# ABOUT THIS EXERCISE
Could you please retype all of the records exactly, skipping any pictures?

Extracted page text data:
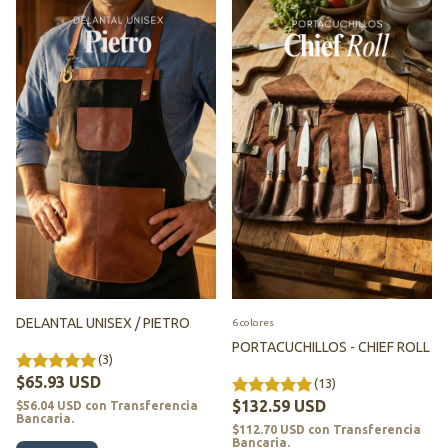
DELANTAL UNISEX / PIETRO
6 colores
PORTACUCHILLOS - CHIEF ROLL
(3)
$65.93 USD
(13)
$132.59 USD
$56.04 USD
con
Transferencia
Bancaria.
$112.70 USD
con
Transferencia
Bancaria.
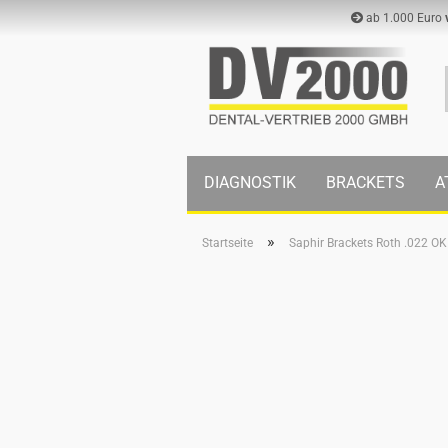
ab 1.000 Euro
DIAGNOSTIK
BRACKETS
A
»
Startseite
Saphir Brackets Roth .022 OK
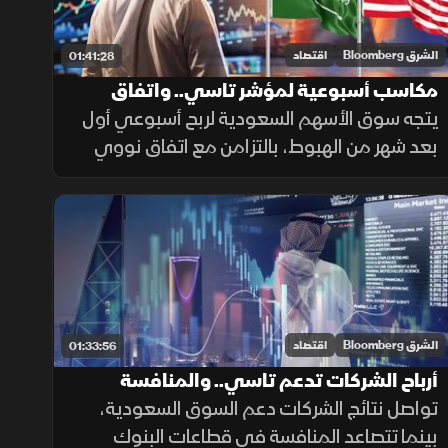
الشرق Bloomberg
اقتصاد
01:41:28
مكاسب أسبوعية لمؤشر تاسي.. واتفاق
نووي سلمي بين الرياض وواشنطن
يتجه سوق الأسهم السعودية لربح أسبوعي أول
بعد شهر من الهبوط، بالتزامن مع اتفاق نووي
سلمي بين الرياض وواشنطن، وقفزة بأسعار برنت
فوق 98 دولار وسط تصاعد التوترات بالمنطقة،
مع استمرار التصعيد العسكري.
الشرق Bloomberg
اقتصاد
01:33:56
أرباح الشركات تدعم تاسي.. والمنافسة
تتصاعد بالأسواق السعودية
تواصل نتائج الشركات دعم السوق السعودية،
بينما تتصاعد المنافسة في قطاعات البنوك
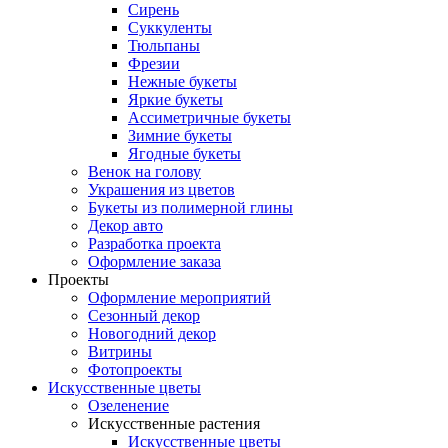
Сирень
Суккуленты
Тюльпаны
Фрезии
Нежные букеты
Яркие букеты
Ассиметричные букеты
Зимние букеты
Ягодные букеты
Венок на голову
Украшения из цветов
Букеты из полимерной глины
Декор авто
Разработка проекта
Оформление заказа
Проекты
Оформление мероприятий
Сезонный декор
Новогодний декор
Витрины
Фотопроекты
Искусственные цветы
Озеленение
Искусственные растения
Искусственные цветы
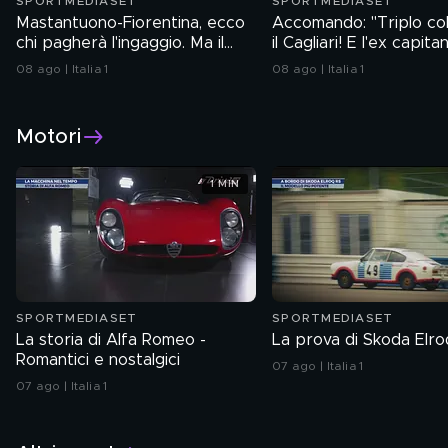
SPORTMEDIASET
SPORTMEDIASET
Mastantuono-Fiorentina, ecco
Accomando: "Triplo co
chi pagherà l'ingaggio. Ma il
il Cagliari! E l'ex capita
colpo di giornata è del
Barcellona passa al Liv
08 ago | Italia 1
08 ago | Italia 1
Frosinone"
Motori
1 MIN
SPORTMEDIASET
SPORTMEDIASET
La storia di Alfa Romeo -
La prova di Skoda Elro
Romantici e nostalgici
07 ago | Italia 1
07 ago | Italia 1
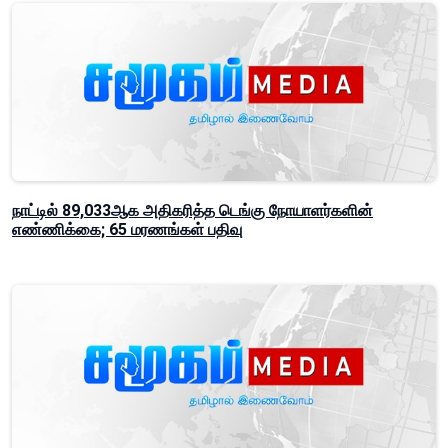
நாட்டில் 89,033ஆக அதிகரித்த டெங்கு நோயாளர்களின்
எண்ணிக்கை; 65 மரணங்கள் பதிவு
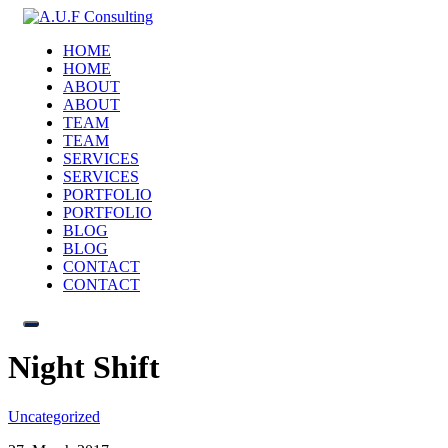
HOME
HOME
ABOUT
ABOUT
TEAM
TEAM
SERVICES
SERVICES
PORTFOLIO
PORTFOLIO
BLOG
BLOG
CONTACT
CONTACT
Night Shift
Uncategorized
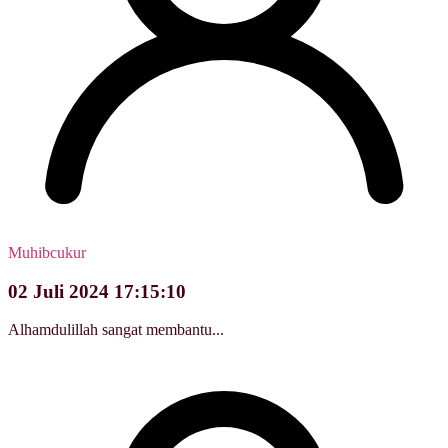
Muhibcukur
02 Juli 2024 17:15:10
Alhamdulillah sangat membantu...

# ANSWER AREA
DELANTAL UNISEX / PIETRO
6 colores
PORTACUCHILLOS - CHIEF ROLL
(3)
$65.93 USD
(13)
$132.59 USD
$56.04 USD
con
Transferencia
Bancaria.
$112.70 USD
con
Transferencia
Bancaria.
ab 1.000 Euro
DIAGNOSTIK
BRACKETS
A
»
Startseite
Saphir Brackets Roth .022 OK
الشرق Bloomberg
اقتصاد
01:41:28
مكاسب أسبوعية لمؤشر تاسي.. واتفاق
نووي سلمي بين الرياض وواشنطن
يتجه سوق الأسهم السعودية لربح أسبوعي أول
بعد شهر من الهبوط، بالتزامن مع اتفاق نووي
سلمي بين الرياض وواشنطن، وقفزة بأسعار برنت
فوق 98 دولار وسط تصاعد التوترات بالمنطقة،
مع استمرار التصعيد العسكري.
الشرق Bloomberg
اقتصاد
01:33:56
أرباح الشركات تدعم تاسي.. والمنافسة
تتصاعد بالأسواق السعودية
تواصل نتائج الشركات دعم السوق السعودية،
بينما تتصاعد المنافسة في قطاعات البنوك
Сирень
Суккуленты
Тюльпаны
Фрезии
Нежные букеты
Яркие букеты
Ассиметричные букеты
Зимние букеты
Ягодные букеты
Венок на голову
Украшения из цветов
Букеты из полимерной глины
Декор авто
Разработка проекта
Оформление заказа
Проекты
Оформление мероприятий
Сезонный декор
Новогодний декор
Витрины
Фотопроекты
Искусственные цветы
Озеленение
Искусственные растения
Искусственные цветы
SPORTMEDIASET
SPORTMEDIASET
Mastantuono-Fiorentina, ecco
Accomando: "Triplo co
chi pagherà l'ingaggio. Ma il
il Cagliari! E l'ex capita
colpo di giornata è del
Barcellona passa al Liv
08 ago | Italia 1
08 ago | Italia 1
Frosinone"
Motori
1 MIN
SPORTMEDIASET
SPORTMEDIASET
La storia di Alfa Romeo -
La prova di Skoda Elro
Romantici e nostalgici
07 ago | Italia 1
07 ago | Italia 1
நாட்டில் 89,033ஆக அதிகரித்த டெங்கு நோயாளர்களின்
எண்ணிக்கை; 65 மரணங்கள் பதிவு
HOME
HOME
ABOUT
ABOUT
TEAM
TEAM
SERVICES
SERVICES
PORTFOLIO
PORTFOLIO
BLOG
BLOG
CONTACT
CONTACT
Night Shift
Uncategorized
Muhibcukur
02 Juli 2024 17:15:10
Alhamdulillah sangat membantu...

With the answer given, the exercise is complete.